In past election cycles Griffin has been taken off the campaign trail for his long-running military service. His wife, Kayte, has stepped in for him in candidate forums and appearances. At that time Griffin was in Kuwait, Iraq and Jordan with the Army National Guard. Despite the challenge of campaigning and serving, he wouldn’t have it any other way.
“I love my military service. I think it’s an honor and a privilege to serve. It’s very rewarding,” he said, adding that he doesn’t expect he’ll have to leave if elected to the Supreme Court.
“I anticipate we’ll be able to continue service there and in the judiciary,” he said.
Focusing back on the campaign side, he said he had respect for outgoing Justice Mike Morgan, who is eyeing a run for governor. Morgan said earlier this year he would not run for a second term on the Supreme Court, making the 2024 race an open seat for both parties.

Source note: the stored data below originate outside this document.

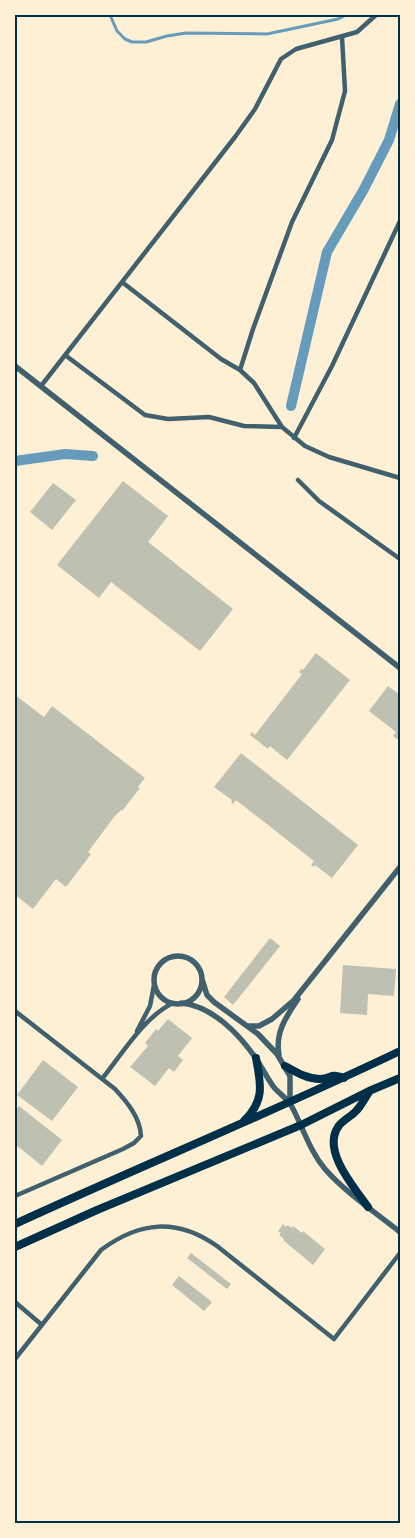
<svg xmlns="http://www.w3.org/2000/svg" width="415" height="1538" font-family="'Times New Roman',serif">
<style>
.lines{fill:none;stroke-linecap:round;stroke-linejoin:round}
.stream{stroke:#669bbc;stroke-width:3}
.canal{stroke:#669bbc;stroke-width:10}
.building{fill:#bec0b2}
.minor{stroke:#3f606c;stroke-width:4.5}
.tertiary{stroke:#3f606c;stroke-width:5.5}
.trunk{stroke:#003049;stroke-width:8}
.neatline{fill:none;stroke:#003049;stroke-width:2}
</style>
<rect width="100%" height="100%" fill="#fdf0d5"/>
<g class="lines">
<path class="stream" d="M110 15 117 31 125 39 132 42H146L167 36 186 33 267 34 338 19 346 15"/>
<path class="canal" d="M291 406 327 252 364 189 389 140 400 104
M15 461 65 454 93 456"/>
</g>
<path class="building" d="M123 481 168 516 148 542 233 609 200 651 111 582 99 598 57 565Z
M53 483 76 500 52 530 30 512Z
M316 653 350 680 287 760 270 746 268 749 250 735 252 732 255 735 302 674 299 672 301 669 303 670Z
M388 686 400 695V741L393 736 396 732 369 711Z
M15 695 44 717 52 706 145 778 138 787 140 788 122 811 121 810 114 817 88 852 91 854 66 887 56 879 33 909 15 895Z
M241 753 358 845 332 878 315 865 314 867 311 865 314 861 236 800 233 804 231 802 232 800 214 787Z
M270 938 280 946 233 1005 224 997Z
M343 965 396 969 394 996 368 994 367 1015 340 1013Z
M168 1019 192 1038 178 1056 183 1060 174 1072 169 1068 155 1086 130 1067 148 1046 145 1043 156 1029 158 1031Z
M43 1060 78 1087 52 1121 17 1095Z
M19 1106 62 1140 42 1166 15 1144V1111Z
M283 1224 286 1227 287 1225 292 1228 293 1226 302 1233 303 1231 325 1249 313 1265 283 1240 284 1239 279 1235 281 1233 278 1231Z
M191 1253 231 1284 227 1289 187 1258Z
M179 1276 212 1302 204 1311 172 1285Z"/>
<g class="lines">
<path class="minor" d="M122 282 221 359 240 370 254 383 282 427 305 446 329 457 400 478
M65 355 145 415 168 419 209 417 244 426 282 427
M240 370 253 329 292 222 332 140 345 91 342 37
M41 386 235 137 255 109 281 59 296 49 357 32 376 15
M294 438 332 366 400 221
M298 480 319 501 400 559
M15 1011 115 1089C127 1102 140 1117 141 1136L134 1143 123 1149 15 1196
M137 1031 150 1006 154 985
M102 1079C122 1054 144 1017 173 1003
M15 1302 42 1325
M15 1359 101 1250C140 1221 177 1218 217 1246L334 1339 400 1253"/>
<path class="tertiary" d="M15 366 400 668
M154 980a24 24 0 1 1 48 0a24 24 0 1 1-48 0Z
M202 979 207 995 214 1002 258 1034 277 1054 290 1076V1103
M181 1003C213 1006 240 1035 257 1060 263 1069 267 1078 273 1086 278 1093 287 1098 291 1105 303 1127 309 1150 325 1169 346 1193 375 1212 400 1232
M247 1026H259L272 1019 294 1000 400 867
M279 1055C275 1032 286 1017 298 999"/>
<path class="trunk" d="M285 1066C296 1072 307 1079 320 1079 333 1078 329 1073 344 1078
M244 1121C265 1101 261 1084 256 1058
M368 1207C354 1187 322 1151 338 1127 342 1120 351 1117 356 1111 361 1106 365 1098 369 1092
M15 1224C143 1165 273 1112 400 1051
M15 1247 97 1210 301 1125 369 1091 400 1078"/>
</g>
<rect width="415" height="1538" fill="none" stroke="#fdf0d5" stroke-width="32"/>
<rect x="16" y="16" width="383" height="1506" class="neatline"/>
</svg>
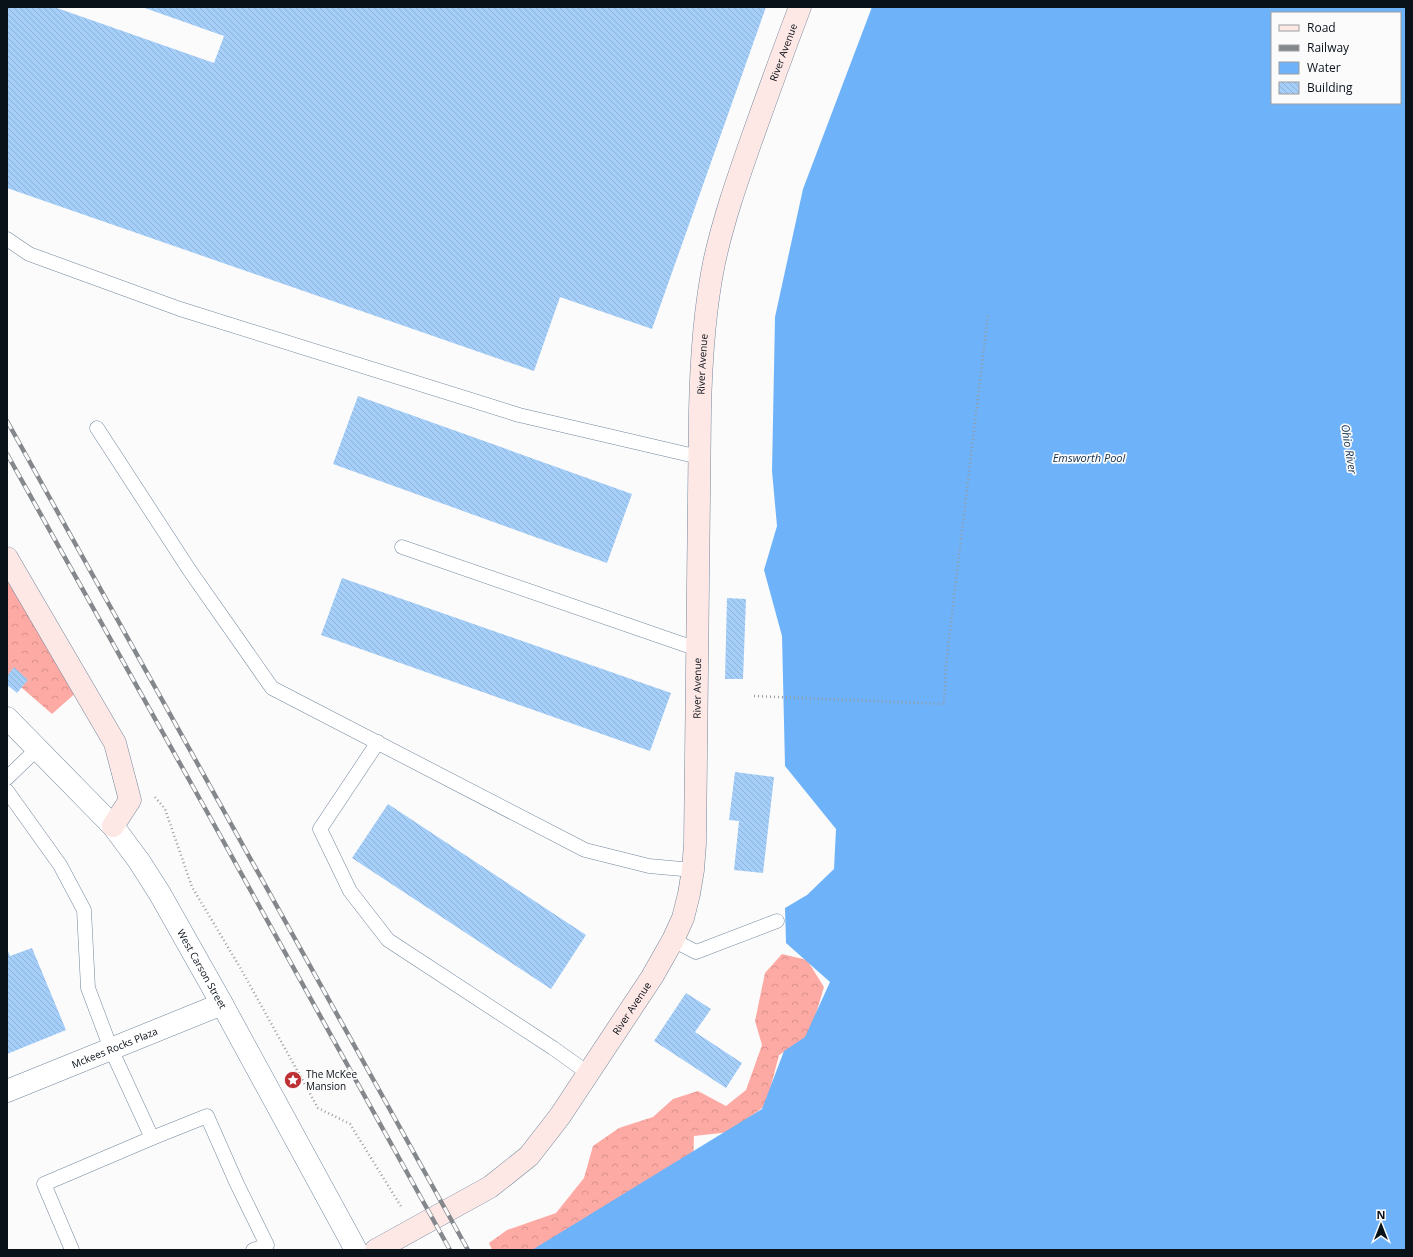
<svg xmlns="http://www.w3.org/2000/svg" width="1413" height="1257" font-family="'Open Sans',sans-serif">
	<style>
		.forest { fill: url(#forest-crowns) }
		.water { fill: #6eb3fa; fill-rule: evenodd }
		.building { fill: url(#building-back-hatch) }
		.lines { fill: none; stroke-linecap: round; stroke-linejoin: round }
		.lane-casing { stroke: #73879d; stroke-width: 15 }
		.street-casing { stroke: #73879d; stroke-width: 23 }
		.secondary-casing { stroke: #73879d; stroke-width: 23 }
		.path { stroke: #989c9f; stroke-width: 2.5; stroke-dasharray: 1 3; stroke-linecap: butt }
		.lane { stroke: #fff; stroke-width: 14 }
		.street { stroke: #fff; stroke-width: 22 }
		.secondary { stroke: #fee8e6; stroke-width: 22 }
		.rail-casing { stroke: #84888c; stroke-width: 4.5 }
		.rail { stroke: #fbfbfb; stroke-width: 3; stroke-dasharray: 9; stroke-linecap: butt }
		.labels { text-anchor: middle; stroke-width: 3.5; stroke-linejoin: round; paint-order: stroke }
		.street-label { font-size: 10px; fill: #091119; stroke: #fbfbfb }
		.poi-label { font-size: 10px; fill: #091119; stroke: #fbfbfb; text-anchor: start }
		.water-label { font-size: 11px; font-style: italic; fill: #102d49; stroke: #fbfbfb }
	</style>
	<defs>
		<pattern id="forest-crowns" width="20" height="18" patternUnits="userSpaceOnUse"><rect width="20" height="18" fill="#feaaa4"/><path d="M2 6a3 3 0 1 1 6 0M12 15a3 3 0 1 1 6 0" fill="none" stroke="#d8918d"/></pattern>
		<pattern id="building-back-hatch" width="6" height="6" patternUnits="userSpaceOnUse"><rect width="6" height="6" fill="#a5cef9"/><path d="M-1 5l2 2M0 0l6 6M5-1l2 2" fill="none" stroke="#8db0d5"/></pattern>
	</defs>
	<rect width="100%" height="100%" fill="#fbfbfb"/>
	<g class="forest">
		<path d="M 7,577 L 79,690 L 52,714 L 7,675 Z"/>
		<path d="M 782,954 L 807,960 L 824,987 L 809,1037 L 779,1055 L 766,1105 L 730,1132 L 694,1136 L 693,1167 L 543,1250 L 492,1250 L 489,1243 L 507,1230 L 556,1213 L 584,1178 L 593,1146 L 619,1128 L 653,1117 L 673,1099 L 698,1091 L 726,1106 L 746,1090 L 762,1045 L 755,1021 L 765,973 Z"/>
	</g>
	<path class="water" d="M 872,7 L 1406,7 L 1406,1250 L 532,1250 L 762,1109 L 784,1051 L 805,1037 L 830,982 L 786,943 L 785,908 L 807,895 L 834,869 L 836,829 L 785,766 L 782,636 L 764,570 L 777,526 L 772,471 L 775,317 L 803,189 ZM 1272,13 L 1400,13 L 1400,103 L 1272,103 Z"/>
	<g class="building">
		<path d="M 7,7 L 54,7 L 214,63 L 224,36 L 142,7 L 766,7 L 652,329 L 560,297 L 534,371 L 7,188 Z"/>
		<path d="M 358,396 L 632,494 L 607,563 L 333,464 Z"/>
		<path d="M 342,578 L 671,693 L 650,751 L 321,635 Z"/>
		<path d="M 727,598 L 746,599 L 743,679 L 725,679 Z"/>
		<path d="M 14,667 L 28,680 L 17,693 L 7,685 L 7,676 Z"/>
		<path d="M 735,772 L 774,777 L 763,873 L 734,870 L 739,821 L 729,820 Z"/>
		<path d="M 388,804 L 586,935 L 551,989 L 352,858 Z"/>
		<path d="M 32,948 L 66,1030 L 7,1054 L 7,949 L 10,956 Z"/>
		<path d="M 686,993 L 711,1009 L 695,1032 L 742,1063 L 726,1088 L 654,1041 Z"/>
	</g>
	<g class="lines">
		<defs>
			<g id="lane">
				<path d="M 7,239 L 29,254 L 180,309 L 519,415 L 699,457"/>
				<path d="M 97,428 L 190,571 L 272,688 L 585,850 L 649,866 L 693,870"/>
				<path d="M 402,547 L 697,649"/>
				<path d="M 378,742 L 320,829 L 350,891 L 388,940 L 553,1048 L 588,1073"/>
				<path d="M 7,778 L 37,749"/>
				<path d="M 7,791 L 60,865 L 84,910 L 88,988 L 111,1049 L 152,1138"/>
				<path d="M 673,940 L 696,952 L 777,921"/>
				<path d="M 72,1250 L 44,1184 L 152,1138 L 207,1116 L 237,1184 L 267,1245 L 253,1250"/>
			</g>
			<g id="street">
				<path id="s1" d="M 7,718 L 113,826 L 139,861 L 160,894 L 222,1004 L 356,1250"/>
				<path id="s2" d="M 7,1091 L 222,1004"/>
			</g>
			<g id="secondary">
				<path d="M 7,558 L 115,743 L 130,800 L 113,826"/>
				<path id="s3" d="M 376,1250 L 490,1187 L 529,1156 L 560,1116 L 652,977 L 673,940 L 683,918 L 689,894 L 693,870 L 695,844 L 700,411 C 701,361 704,312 714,263 C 723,221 737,181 751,141 C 767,96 783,52 800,7"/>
			</g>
		</defs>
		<use href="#lane" class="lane-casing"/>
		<use href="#street" class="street-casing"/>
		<use href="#secondary" class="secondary-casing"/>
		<g class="path">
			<path d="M 754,696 L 944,704 L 946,664 L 988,314"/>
			<path d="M 155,797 L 165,809 L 192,887 L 241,969 L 318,1108 L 350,1124 L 402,1208"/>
		</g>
		<use href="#lane" class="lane"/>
		<use href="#street" class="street"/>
		<use href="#secondary" class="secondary"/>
		<defs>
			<g id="rail">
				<path d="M 7,421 L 468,1250"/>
				<path d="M 7,454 L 211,819 L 450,1250"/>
			</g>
		</defs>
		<use href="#rail" class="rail-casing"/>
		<use href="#rail" class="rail"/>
	</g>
	<defs>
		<symbol id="sight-disc" viewBox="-11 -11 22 22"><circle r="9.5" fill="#be2f33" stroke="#fbfbfb"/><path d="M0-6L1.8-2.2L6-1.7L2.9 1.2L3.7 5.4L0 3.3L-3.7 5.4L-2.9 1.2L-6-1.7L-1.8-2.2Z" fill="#fff"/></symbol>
	</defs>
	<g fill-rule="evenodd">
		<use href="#sight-disc" x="283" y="1070" width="20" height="20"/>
	</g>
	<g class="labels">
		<g class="street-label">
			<text dy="4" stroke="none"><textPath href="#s3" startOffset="1343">River Avenue</textPath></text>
			<text dy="4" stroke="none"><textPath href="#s3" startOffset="1019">River Avenue</textPath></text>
			<text dy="4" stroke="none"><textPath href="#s3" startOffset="695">River Avenue</textPath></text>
			<text dy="4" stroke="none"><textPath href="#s1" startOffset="320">West Carson Street</textPath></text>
			<text dy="4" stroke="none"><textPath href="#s3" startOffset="360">River Avenue</textPath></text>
			<text dy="4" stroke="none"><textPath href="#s2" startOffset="116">Mckees Rocks Plaza</textPath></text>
		</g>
		<g class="poi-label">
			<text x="306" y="1078">The McKee<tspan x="306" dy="12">Mansion</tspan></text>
		</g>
		<g class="water-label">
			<text transform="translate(1349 449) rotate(81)" y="4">Ohio River</text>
			<text x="1089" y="462">Emsworth Pool</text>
		</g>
	</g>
	<rect width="1413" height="1257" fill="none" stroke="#091119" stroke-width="16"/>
	<rect x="1271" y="12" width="130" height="92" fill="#fbfbfb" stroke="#9a9da1"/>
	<rect x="1279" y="25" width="20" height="6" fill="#fee8e6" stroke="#9a9da1"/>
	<text x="1307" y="32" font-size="12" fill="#091119">Road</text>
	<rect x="1279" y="45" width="20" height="6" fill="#84888c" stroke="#9a9da1"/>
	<text x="1307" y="52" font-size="12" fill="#091119">Railway</text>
	<rect x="1279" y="62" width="20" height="12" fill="#6eb3fa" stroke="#9a9da1"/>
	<text x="1307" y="72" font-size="12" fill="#091119">Water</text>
	<rect x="1279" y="82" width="20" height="12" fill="url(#building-back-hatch)" stroke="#9a9da1"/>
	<text x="1307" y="92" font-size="12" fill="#091119">Building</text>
	<g transform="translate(1381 1225)" stroke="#fbfbfb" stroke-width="3" paint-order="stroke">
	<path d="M0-3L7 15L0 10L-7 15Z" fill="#091119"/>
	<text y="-6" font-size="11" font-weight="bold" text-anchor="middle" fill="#091119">N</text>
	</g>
</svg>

No matter who he ends up running against, Griffin said philosophy of judicial restraint and being consistent is what he’s sharing with voters. He cited two U.S. Supreme Justices: Clarence Thomas and Neil Gorsuch as those he aligns with for his approach.
“I’ve always been a fan of Clarence Thomas’s judicial philosophy. He’s always consistent. More recently, (Neil) Gorsuch is starting to develop a body of work. I respect his view of originalism. He is faithful to that philosophy even if in certain cases, it doesn’t yield the outcome he may want, right? But I think he is consistent, and that’s what we should be as judges, consistent in how we interpret the law,” Griffin said.